Please assign publication sections to this batch of merged topics.

## Topics to Assign (Batch {batch_number} of {total_batches}):
{batch_topics_json}

## Available Sections:
{sections_json}

## Required JSON Schema:
The required JSON output schema is provided in the system prompt.

## Important:
- Assign 1-3 sections per topic
- Every topic in this batch must have section assignments
- Use actual section IDs from the available sections list
- Order matters: list the most thematically central section FIRST (it becomes
  the primary, where the topic appears on the landing page); list any
  additional sections after it in descending relevance.
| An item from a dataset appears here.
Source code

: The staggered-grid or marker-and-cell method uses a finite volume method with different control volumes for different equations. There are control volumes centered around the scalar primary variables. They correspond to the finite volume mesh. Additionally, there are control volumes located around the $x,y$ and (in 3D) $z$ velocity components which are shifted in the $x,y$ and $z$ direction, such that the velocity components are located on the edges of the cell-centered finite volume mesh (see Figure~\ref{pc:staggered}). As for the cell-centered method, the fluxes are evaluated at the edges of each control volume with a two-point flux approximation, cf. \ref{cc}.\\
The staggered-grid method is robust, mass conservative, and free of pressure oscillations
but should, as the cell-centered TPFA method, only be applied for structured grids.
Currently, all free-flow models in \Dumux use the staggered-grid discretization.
JSON_REPAIR_SYSTEM + JSON_REPAIR_USER (1 calls in window)

System prompt

You are a JSON repair tool. The user gives you malformed or partial model output and a JSON Schema. Return ONLY a single valid JSON object that satisfies the schema, salvaging as much real content from the input as possible. Do not invent data for fields the input doesn't support — use the schema's allowed empty/null values. Output the JSON object only: no prose, no markdown, no code fences.

User prompt

JSON Schema:
{schema_json}

Malformed output to repair:
{raw_text}

Return only the corrected JSON object.